Le gouvernement veut encourager le développement des retours à domicile le jour même des interventions chirurgicales, mais aussi l’accélération des retours à domicile existants, comme pour les sorties de maternité. L’expérimentation durant trois ans d'"hôtels hospitaliers" à proximité d'hôpitaux, qui doivent servir de sas avec le domicile, va également être mise en place.

En outre, les hôpitaux devront se mettre à la diète, afin d’encourager la pertinence des soins et l’efficacité de la dépense hospitalière. La quantité des prescriptions et actes réalisés à l'hôpital sera ainsi passée au peigne fin pour éviter des actes inutiles. Les établissements vertueux qui réduiront par exemple les maladies nosocomiales ou le taux des ré-hospitalisations seront récompensés financièrement, les mauvais élèves sanctionnés.

> Généralisation du tiers-payant et aide financière pour certains médecins

Le tiers-payant (dispense de frais chez le médecin) sera généralisé le 1er juillet pour les bénéficiaires de l'Aide à la complémentaire santé (ACS), qui seront en outre dispensés de franchises et participations forfaitaires. Le texte prévoit également d’encourager l'installation de généralistes et spécialistes dans des territoires manquant de médecins, avec une aide financière en cas de congé maternité ou paternité, et un soutien particulier dans les zones montagneuses.

> Les autres mesures

> L’exécutif souhaite également développer les médicaments génériques -y compris pour les médicaments inhalés- et que des efforts soient faits sur le prix du médicament. La création d'un mécanisme de régulation des prix des traitements contre l'hépatite C, dont de nouveaux arrivent sur le marché à des prix exorbitants, est notamment prévu.

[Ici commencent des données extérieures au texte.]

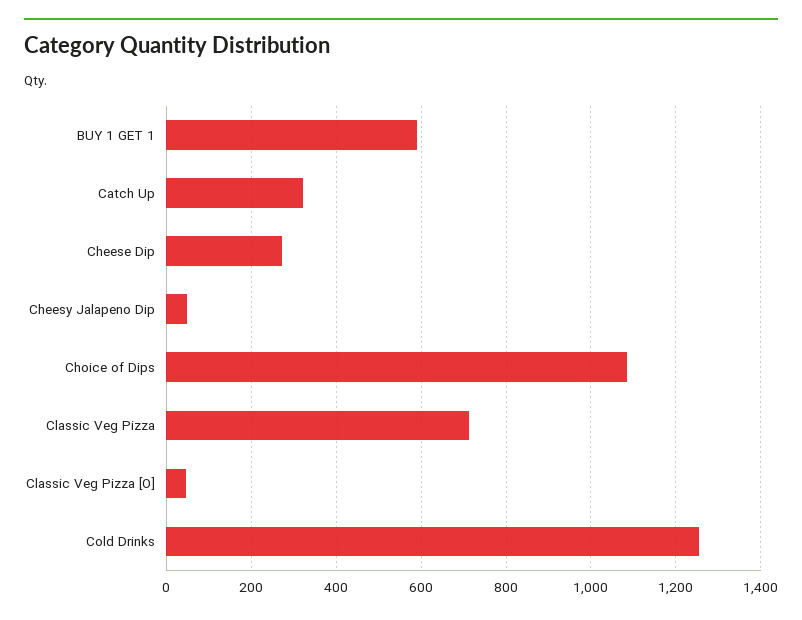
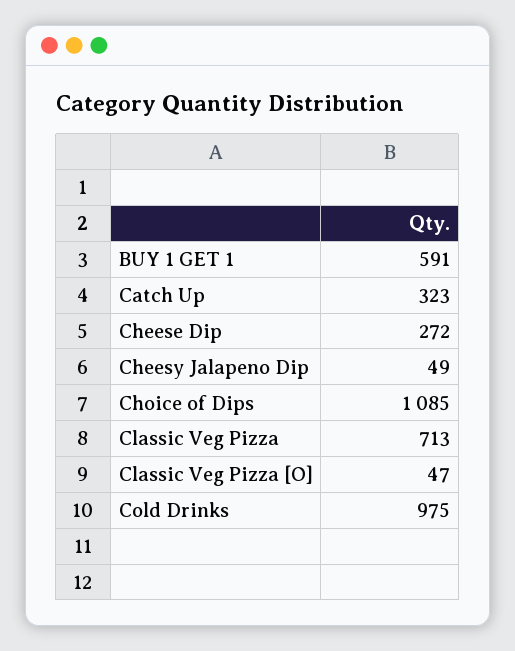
Cold Drinks: 1260 -> 975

> Un allègement supplémentaire des cotisations sociales patronales est prévu pour les salariés à domicile, qui passera de 75 centimes par heure à 1,50 euro pour les gardes d'enfants de 6 à 13 ans, dans la limite de 40 heures par mois.

> Le congé maternité pourra être transféré au père en cas de décès de la mère.

> Les retraites chapeau feront l’objet d’une hausse de la contribution additionnelle (passant de 30 à 45%) payée par les employeurs, sur les cas excédant 300.000 euros annuels.

> Le mode de calcul de la CSG pour les revenus de remplacement, comme les retraites et allocations chômage, sera réformé. Ce qui devrait permettre à 700.000 personnes jusque-là assujetties au taux normal de bénéficier du taux réduit. A l'inverse, 460.000 contribuables qui bénéficiaient du taux réduit vont acquitter un taux normal.